Чем ближе надвигался XX век, тем явственнее обнаруживалась враждебность машины, ее капиталистического, так сказать, бытия духовному миру людей, тем мучительнее осознавалась опасность превращения человека в простую деталь конвейера.
Возникшая на рубеже веков литература декаданса пронизана ощущением распада, смерти, понижения личности; но за ним — тяжкая боль, страх, что не выдержит человек, уже не выдержал, давления всепожирающего молоха. Неверие символистов в силы человека противостоять Злу буржуазной цивилизации оттолкнуло от них, к примеру, Верхарна, начинавшего свой поэтический путь в русле символистской эстетики и идей. Но ощущение той угрозы, что питало творчество его бывших литературных единоверцев, осталось и с ним. Он создает гигантский и отталкивающий образ капиталистического города: "То город-спрут, горящий осьминог, костехранилище, скелет, великий остов". Недостаточность символистических принципов отражения жизни и человека осознал, как известно, и Блок, но и он болезненно ощущал опасность прогресса, лишенного нравственного основания.
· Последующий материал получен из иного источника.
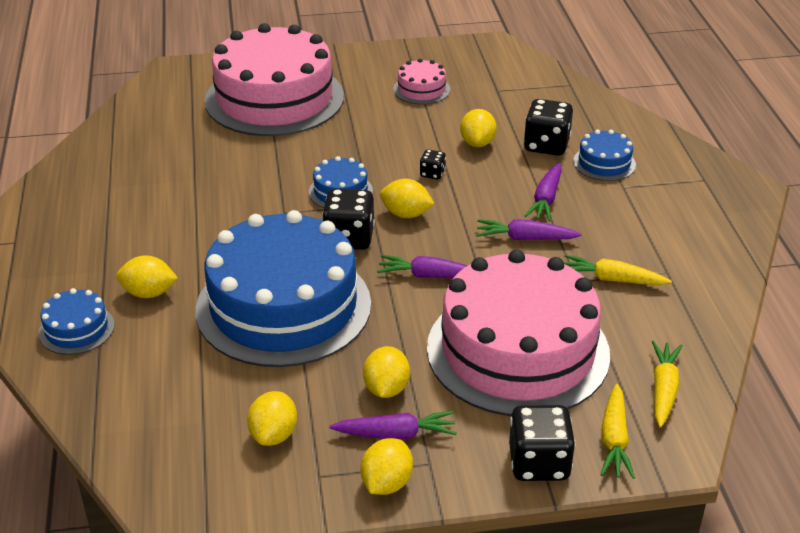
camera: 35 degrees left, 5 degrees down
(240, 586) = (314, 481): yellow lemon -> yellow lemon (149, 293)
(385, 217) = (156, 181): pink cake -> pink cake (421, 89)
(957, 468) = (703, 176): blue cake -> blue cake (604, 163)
В предисловии к «Возмездию» он писал, что концепция поэмы "возникла под давлением все растущей во мне ненависти к различным теориям прогресса". Правда, тут же заявлено о воле человека, сопротивляющегося "мировому водовороту": "семя брошено, и в следующем первенце растет новое, более упорное; и в последнем первенце это новое и упорное начинает, наконец, ощутительно действовать на окружающую среду…"[52]
В нынешнее, на наших глазах протекающее время — время научно-технической революции- старая проблема искусства выражает себя с особенной остротой. Экспансионистские претензии технократии вызвали к жизни концепции контркультуры, в рамках которой возрождается старый руссоистский мотив бегства от технического прогресса.
Искренность адептов и практиков контркультуры несомненна, отчаянность попыток противостоять цивилизации, превращающей личность в "человека толпы", вызывает сочувствие, понимание. Но, конечно, в нынешние времена такие попытки уже кажутся безнадежно наивными, беспочвенными и даже небезопасными: недаром с такой легкостью адаптируются явления контркультуры "культурой массовой", этим порождением "постиндустриального общества".